1. This site uses cookies. By continuing to use this site, you are agreeing to our use of cookies. Learn More.

Feeder Roaches

Discussion in 'Tarantula Questions & Discussions' started by ballpython2, Jan 21, 2008.

  1. ballpython2

    ballpython2 Arachnoprince

    Does anyone use Orange Head Roaches (Eublaberus prosticus) as feeder roaches? if so, do you like them? why or why not?
  2. I use these for my larger Ts and think they are one of the better species.They are easily bred,readily available,not very expensive,and best of all,they have one of the ''meatiest'' interiors of any roach for its size.Lobster roaches are mostly shell,hissers mostly fat,and then you have discoids and dubia in between.Dubia are meatier than discoids,but the orange heads are tops.On a cautionary note,this is the species of roach,I would LEAST want in eith a molting T.They enjoy protein and also require more moisture than other roaches,so the would be very willing to eat a molting T.The nymphs like to burrow,so I house my colony in a larger rubbermaid or sterlite container with no lid and about 6'' of coco peat,kept slightly moist underneath.They appreciate daily watering with juicy fruits or water crystals,I commonly have found adults drowned in the Ts water dish,so I leave the water dish out,when feeding.These are not as fast as some roaches at breeding,but if you can get a start with a couple hundred adults,then it should be able to sustain itself well for feeding a dozen or so Ts in a few months.As I said,the nymphs burrow,so I only feed the adults,which can burrow also,but are not as hard to locate.You could disable the nymphs,but I just use other feeders to allow as many orangeheads to mature as possible.
  3. treeweta

    treeweta Arachnobaron Old Timer

    ive used these for 18 months and they are excellent.

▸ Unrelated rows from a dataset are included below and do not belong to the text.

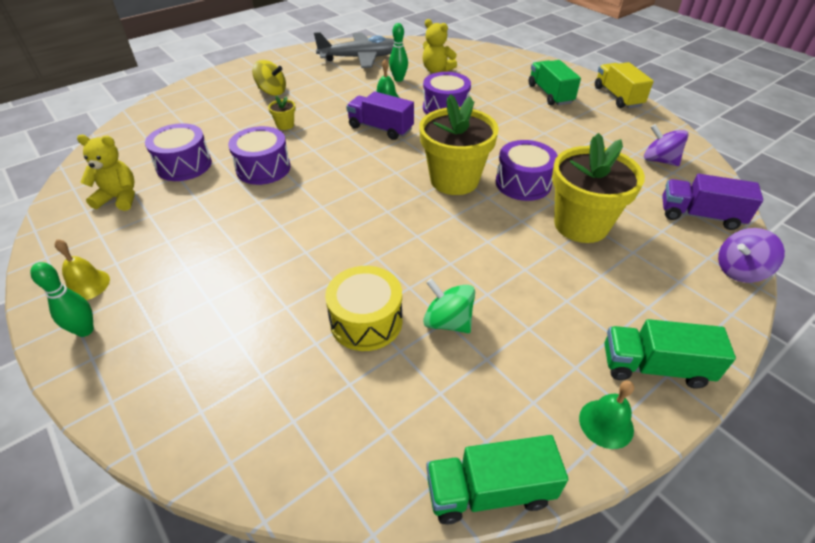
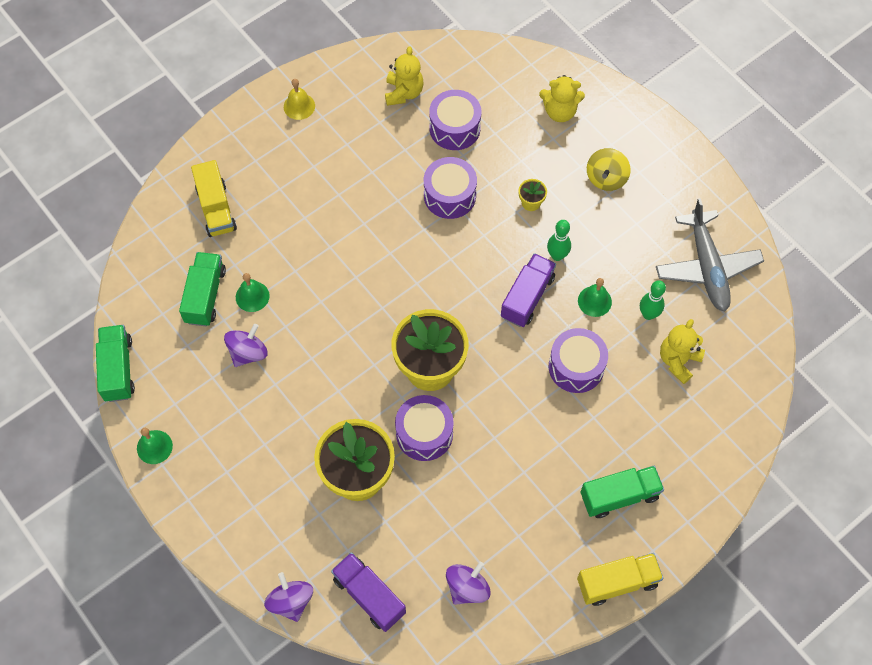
camera: 90 degrees right, 20 degrees up
(85, 330) = (255, 120): green bowling pin -> green bowling pin (557, 255)
(195, 110) = (560, 111): none -> yellow teddy bear
(218, 370) = (216, 209): none -> yellow truck
(366, 321) = (252, 296): yellow drum -> green bell
(447, 321) = (248, 353): green spinning top -> purple spinning top
(654, 367) = (196, 493): green truck -> green truck (205, 296)
(700, 215) = (369, 595): purple truck -> purple truck turned 60 degrees counterclockwise

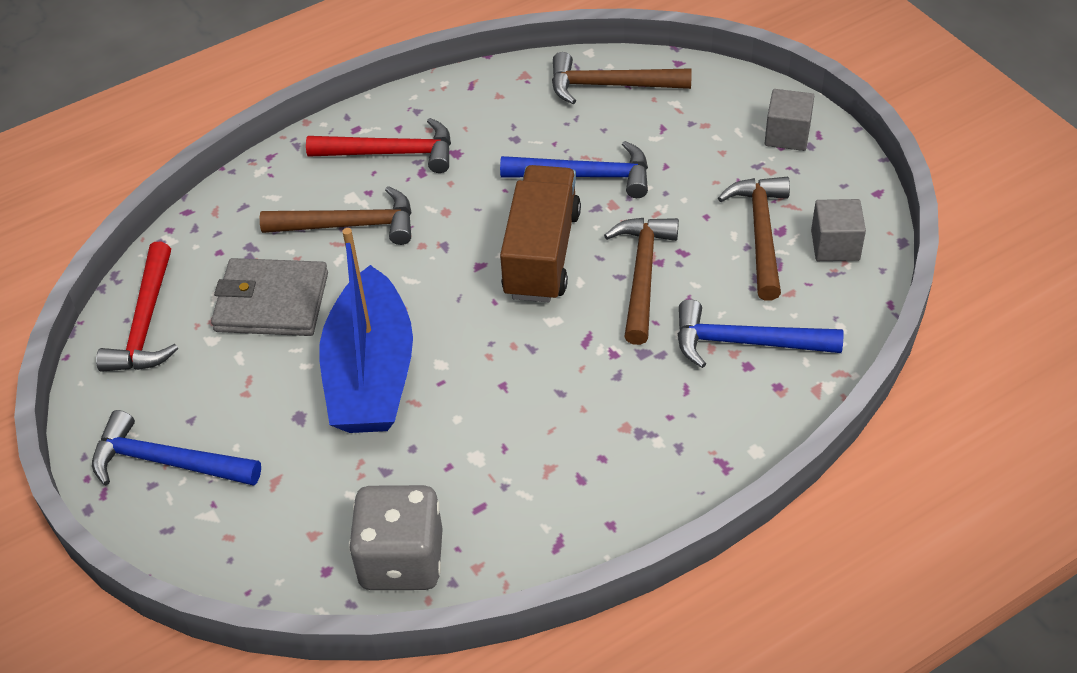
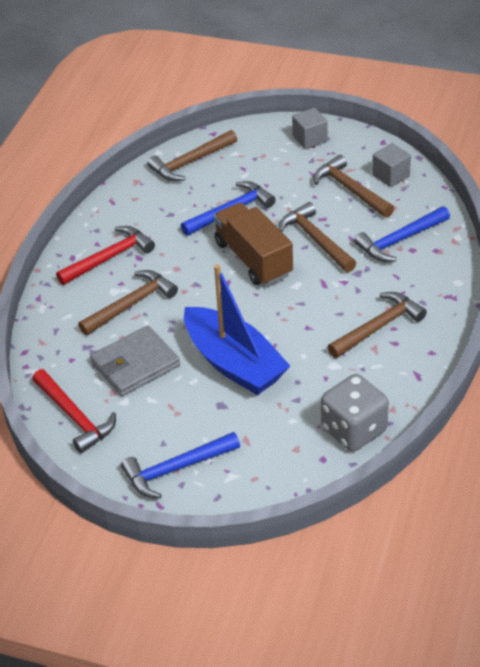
camera: 40 degrees left, 5 degrees down
(585, 443) = (378, 327): none -> brown hammer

    I bought about 30 mixed sizes and ended up with about 800 until most died from cold temps when we went away for xmas last year (the house was set at 50F but over 12 days this was too much for them) about 100 did survive and are back to normal now, anyway the lesson is that orangeheads dont like the cold.

    I keep them in a big rubber maid box, lid loose, with card egg cartons piled up, sat over a heat vent in winter, autumn/spring the heat is on less so they are closer to room temp at those times, summer they sit in the garage and enjoy the hig heat and humidity of illinois.

    I feed on cat dry food and carrot, water in dish every day. very easy and a good mix of sizes to feed T's 3/4 inch and up. They do eat each other if given the chance and as the population gets bigger so the chances of moulting roaches being eaten goes up so they do limit their own population growth to a degree, nasty but true and the way of any organism.

    the only thing to watch out for is feeding a small spider a too large orange head, they are strong and have sharp leg spines, potentially they could injure a tarantula. Generally though as long as the spider pins the roach belly side down theres no problem.
  4. xhexdx

    xhexdx ArachnoGod Old Timer

    I have a small colony going, but there aren't enough in there for me to start feeding off yet.
  5. treeweta

    treeweta Arachnobaron Old Timer

    they take a while to get kick started, but once the females start delivering batches of babies you'll have more than you need!
  6. ballpython2

    ballpython2 Arachnoprince

    Thank you all for your answers ill buy some of these this week.